El otro día conocí a Violeta Mancebo. Me hice un poco su amiga, de hecho. La conocí en El corazón de la fiesta (Anagrama, 2020), la última novela de Gonzalo Torné. Por eso cuando la llamaron choni en una comida con los suegros, yo me revolví en la cama. Aunque más que choni, hubo otra frase que aún me puso más triste: “Muy bien, noieta, lo has hecho bastante bien”, le suelta el suegro durante una comida después de hacerle un examen de cultura general con esa especie de tranquilidad tan indulgente que solo manejan los ricos muy ricos. El suegro, apodado como Rey de Cataluña, es la imagen viva del caciquismo, del poder podrido, sucede también que ese hombre es el padre del tipo de que se ha enamorado la misma Violeta Mancebo.
Después de ese episodio, pasé la mañana entera pensando en los matrimonios entre clases. Pensé en la anécdota aquella del chico de ADE, encamisado hasta arriba, que le dijo a mi hermana sobre mi familia que éramos "muy espontáneos, muy naturales". No supimos muy bien cómo tomárnoslo. Por supuesto que no duraron ni un año.
El amor interclasista, desde Jane Austen hasta Sally Rooney, ha inspirado cientos de obras. Sin embargo, nuestro entorno cercano es mucho más monocromático, cansinamente previsible. Esas historias de amor son, en realidad, rarezas. A la hora de la verdad, nos acabamos relacionando con aquellos que tienen aspiraciones, contextos económicos o estudios parecidos. Eso se llama homogamia de clase. Es triste, pero casi siempre acabamos con nuestros parecidos. Otra prueba más de que sexoafectivamente estamos programadas para poquitas cosas: amamos normativamente incluso en términos de clase. Los médicos con los médicos, por ejemplo. En Estados Unidos ya hay estudios que indican que muchos jóvenes universitarios no hacen el esfuerzo por buscar más allá de su campus. Se enamoran de gente de su misma universidad.
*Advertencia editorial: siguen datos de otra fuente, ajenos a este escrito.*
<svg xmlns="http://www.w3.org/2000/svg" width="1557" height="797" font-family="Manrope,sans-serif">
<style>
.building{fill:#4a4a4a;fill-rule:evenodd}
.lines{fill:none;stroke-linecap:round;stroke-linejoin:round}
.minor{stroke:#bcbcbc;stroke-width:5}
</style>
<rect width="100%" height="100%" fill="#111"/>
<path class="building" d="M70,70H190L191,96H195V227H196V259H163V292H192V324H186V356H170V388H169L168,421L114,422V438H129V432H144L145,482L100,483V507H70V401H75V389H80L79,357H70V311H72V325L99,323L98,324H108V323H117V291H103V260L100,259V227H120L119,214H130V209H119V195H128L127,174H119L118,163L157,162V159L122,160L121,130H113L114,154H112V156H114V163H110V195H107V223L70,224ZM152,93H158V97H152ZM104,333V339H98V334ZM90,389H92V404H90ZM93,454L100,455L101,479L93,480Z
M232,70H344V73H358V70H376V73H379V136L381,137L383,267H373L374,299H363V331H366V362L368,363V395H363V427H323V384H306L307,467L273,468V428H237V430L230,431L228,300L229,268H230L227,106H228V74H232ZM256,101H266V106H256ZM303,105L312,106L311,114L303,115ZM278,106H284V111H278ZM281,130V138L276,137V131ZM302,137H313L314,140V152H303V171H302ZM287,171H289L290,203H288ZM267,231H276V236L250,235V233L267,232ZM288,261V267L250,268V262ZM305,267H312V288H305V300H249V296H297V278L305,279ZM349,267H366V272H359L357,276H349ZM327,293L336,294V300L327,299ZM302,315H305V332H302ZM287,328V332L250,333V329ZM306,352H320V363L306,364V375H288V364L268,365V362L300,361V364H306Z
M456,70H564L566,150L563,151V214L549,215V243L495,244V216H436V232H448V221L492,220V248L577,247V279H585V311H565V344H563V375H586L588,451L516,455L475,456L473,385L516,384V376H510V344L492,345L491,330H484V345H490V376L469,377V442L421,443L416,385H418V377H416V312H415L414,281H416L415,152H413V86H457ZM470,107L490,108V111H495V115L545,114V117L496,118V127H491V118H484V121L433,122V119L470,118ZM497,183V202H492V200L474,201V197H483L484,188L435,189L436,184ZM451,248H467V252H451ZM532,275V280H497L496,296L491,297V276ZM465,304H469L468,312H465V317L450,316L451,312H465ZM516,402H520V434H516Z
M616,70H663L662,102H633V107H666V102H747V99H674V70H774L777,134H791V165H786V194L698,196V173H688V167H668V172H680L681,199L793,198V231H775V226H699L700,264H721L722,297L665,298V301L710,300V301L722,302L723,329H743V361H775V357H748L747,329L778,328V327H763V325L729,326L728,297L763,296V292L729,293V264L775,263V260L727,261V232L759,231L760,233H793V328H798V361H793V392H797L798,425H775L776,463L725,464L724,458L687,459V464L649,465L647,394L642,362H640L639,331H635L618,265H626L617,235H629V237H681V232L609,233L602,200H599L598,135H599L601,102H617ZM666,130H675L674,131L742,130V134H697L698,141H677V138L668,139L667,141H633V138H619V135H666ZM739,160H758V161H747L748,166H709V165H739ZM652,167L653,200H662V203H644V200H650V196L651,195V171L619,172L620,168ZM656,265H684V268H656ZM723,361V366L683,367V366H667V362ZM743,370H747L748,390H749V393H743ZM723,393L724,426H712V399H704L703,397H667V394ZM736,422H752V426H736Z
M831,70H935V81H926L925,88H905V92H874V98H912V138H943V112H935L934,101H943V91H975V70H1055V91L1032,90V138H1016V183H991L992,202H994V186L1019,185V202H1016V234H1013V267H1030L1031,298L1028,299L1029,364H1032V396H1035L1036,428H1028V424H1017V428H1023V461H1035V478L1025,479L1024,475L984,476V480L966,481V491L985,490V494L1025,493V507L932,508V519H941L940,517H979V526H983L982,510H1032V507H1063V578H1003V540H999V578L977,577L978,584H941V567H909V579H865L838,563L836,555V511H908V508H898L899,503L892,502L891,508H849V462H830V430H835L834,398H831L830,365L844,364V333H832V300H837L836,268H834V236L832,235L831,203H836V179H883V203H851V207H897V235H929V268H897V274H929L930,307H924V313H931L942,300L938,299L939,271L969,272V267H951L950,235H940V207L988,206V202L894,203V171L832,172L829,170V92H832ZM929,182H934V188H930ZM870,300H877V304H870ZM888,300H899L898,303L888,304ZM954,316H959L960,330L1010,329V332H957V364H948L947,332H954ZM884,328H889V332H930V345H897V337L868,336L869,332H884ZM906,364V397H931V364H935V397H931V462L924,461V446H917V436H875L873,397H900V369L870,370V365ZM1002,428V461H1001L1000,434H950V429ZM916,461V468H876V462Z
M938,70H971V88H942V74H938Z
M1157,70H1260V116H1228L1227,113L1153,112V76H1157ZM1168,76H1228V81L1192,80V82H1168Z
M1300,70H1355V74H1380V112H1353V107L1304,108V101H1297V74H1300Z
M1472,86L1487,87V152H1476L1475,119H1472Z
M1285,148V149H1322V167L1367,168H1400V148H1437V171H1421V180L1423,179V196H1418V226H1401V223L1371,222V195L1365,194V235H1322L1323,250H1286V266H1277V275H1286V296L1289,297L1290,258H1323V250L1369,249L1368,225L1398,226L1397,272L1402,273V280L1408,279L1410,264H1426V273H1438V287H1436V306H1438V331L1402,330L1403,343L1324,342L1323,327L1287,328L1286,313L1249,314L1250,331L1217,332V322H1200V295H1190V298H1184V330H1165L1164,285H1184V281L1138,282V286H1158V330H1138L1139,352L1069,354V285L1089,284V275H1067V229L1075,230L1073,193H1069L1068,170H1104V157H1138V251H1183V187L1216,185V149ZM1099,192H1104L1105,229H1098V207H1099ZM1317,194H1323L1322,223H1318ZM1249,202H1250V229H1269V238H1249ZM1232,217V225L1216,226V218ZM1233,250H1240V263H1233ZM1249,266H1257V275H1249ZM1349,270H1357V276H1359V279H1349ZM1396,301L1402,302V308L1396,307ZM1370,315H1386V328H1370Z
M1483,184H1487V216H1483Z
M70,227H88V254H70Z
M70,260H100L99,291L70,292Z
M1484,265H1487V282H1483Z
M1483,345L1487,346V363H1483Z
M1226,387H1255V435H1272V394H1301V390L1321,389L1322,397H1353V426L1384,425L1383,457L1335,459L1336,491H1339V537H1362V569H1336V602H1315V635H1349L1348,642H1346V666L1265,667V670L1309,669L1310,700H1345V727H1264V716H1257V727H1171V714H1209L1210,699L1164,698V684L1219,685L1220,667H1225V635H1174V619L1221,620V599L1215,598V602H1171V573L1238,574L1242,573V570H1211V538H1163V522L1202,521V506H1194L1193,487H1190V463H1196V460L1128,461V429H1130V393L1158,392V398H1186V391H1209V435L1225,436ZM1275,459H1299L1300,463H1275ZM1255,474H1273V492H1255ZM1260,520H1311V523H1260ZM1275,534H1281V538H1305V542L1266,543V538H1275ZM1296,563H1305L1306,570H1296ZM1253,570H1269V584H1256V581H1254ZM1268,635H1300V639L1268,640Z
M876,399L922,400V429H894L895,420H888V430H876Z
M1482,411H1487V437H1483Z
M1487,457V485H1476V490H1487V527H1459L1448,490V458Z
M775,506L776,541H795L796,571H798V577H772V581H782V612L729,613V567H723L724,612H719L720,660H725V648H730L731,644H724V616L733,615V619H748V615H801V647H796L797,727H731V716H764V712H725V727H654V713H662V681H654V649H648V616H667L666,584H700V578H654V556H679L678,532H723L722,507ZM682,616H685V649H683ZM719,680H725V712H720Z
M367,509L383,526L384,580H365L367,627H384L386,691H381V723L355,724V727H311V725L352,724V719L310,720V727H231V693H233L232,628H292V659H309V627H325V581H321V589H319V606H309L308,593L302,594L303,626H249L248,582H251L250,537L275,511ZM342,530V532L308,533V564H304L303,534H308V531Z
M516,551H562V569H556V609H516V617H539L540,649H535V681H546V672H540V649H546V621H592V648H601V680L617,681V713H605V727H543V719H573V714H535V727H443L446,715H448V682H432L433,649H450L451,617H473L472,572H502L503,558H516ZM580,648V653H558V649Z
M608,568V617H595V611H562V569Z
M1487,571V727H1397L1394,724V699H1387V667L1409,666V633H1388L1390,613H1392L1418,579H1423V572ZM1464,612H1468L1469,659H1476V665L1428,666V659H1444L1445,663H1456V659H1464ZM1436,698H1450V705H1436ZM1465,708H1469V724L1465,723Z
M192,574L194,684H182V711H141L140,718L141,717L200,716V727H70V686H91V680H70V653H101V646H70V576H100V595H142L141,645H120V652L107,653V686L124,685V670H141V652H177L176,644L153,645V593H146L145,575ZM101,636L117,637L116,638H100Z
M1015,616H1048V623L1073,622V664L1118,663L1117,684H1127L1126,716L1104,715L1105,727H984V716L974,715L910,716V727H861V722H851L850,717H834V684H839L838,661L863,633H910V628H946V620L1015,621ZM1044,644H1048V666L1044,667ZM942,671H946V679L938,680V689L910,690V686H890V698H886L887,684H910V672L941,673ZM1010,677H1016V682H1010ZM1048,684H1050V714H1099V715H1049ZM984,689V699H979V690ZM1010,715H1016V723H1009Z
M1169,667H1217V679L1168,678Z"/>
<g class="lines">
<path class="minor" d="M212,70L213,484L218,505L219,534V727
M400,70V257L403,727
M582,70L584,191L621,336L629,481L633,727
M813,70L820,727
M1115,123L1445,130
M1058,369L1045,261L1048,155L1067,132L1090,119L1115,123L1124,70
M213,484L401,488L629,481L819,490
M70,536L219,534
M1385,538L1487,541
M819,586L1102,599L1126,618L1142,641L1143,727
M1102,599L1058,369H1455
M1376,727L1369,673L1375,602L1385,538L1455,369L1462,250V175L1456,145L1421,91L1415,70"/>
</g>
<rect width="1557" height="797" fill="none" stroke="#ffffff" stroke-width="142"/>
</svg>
Hay poca sorpresa. Y las veces que se han filtrado atisbos de casas y calles y códigos postales distintos fueron eso: veces. El amor expiró. Se terminó. Aunque nadie dirá que te deja por las clases sociales. Alegará que le daba rabia cómo repetías alguna palabra, que detestaba tus zapatos o tu biblioteca o que se avergonzó de ti en esa sobremesa, alegará todo eso pero lo hará como suele hacerse. Dirá que “no teníais tanto en común”. Es que la mayor parte de las cosas en común también se educan. Los hábitos te vienen de regalo con la casa en la que naces.
Este apareamiento clasista hace las sociedades más rígidas, más inflexibles. Cuando los individuos ricos se reproducen solo con los ricos consolidan sus ventajas mientras que para los que quedan del otro, el perjuicio se acentúa. Tampoco sé cómo arreglar el desaguisado: es que es muy incómodo que te miren distinto. Es que es muy incómodo rodearse de pijos si tú no lo eres.
La Zowi, en quien pensé el otro día mientras conocía a Violeta Mancebo, canta audazmente al dinero en muchas de sus canciones porque sabe ella, muy bien, que eso es el invento que lo atraviesa todo. Canta al dinero como alguien que no siempre lo ha tenido. En Filet Mignon, dentro de su última mixtape Élite, habla de los percebes que se está comiendo y del Mercedes que conduce como anomalías de clase.
Tengo de to
Doy gracias a Dios
Voy con un papi, Christian Dior
Hablamo’ de dinero
O hola y adiós
Como Violeta Mancebo, alucinada en la isla a la que le ha llevado el Bastardo, alucinada de que se pueda pedir carne de delfín para cenar (“estás masticando dinero”, le dice él) y de que encima el tipo ni se acabe la comida del plato. Perpleja también de que se construyan casas para que ni siquiera viva la gente. Al burgués sus ocurrencias, su presunta ignorancia, le parecen de primeras “graciosísimas”. Luego ya se dará cuenta de que tarde o temprano va a tener que dejar de verla.
La novela de Torné y La Zowi convergen en algo. Nos invitan a hablar de dinero, a masticarlo, a atragantarnos (a arrojarnos a él como el abismo que es tanto para el que tiene mucho como para el que tiene nada). Y, por lo pronto, para sentar las bases y mirarnos bien todas de frente, me parece de lo más acertado. Hablemos del dinero o hola y adiós.
Anna Pacheco es periodista y escritora. En la serie de artículos Terror adulto reflexiona sobre precariedad, miedos y sentimientos de una generación que ronda la treintena llena de contradicciones.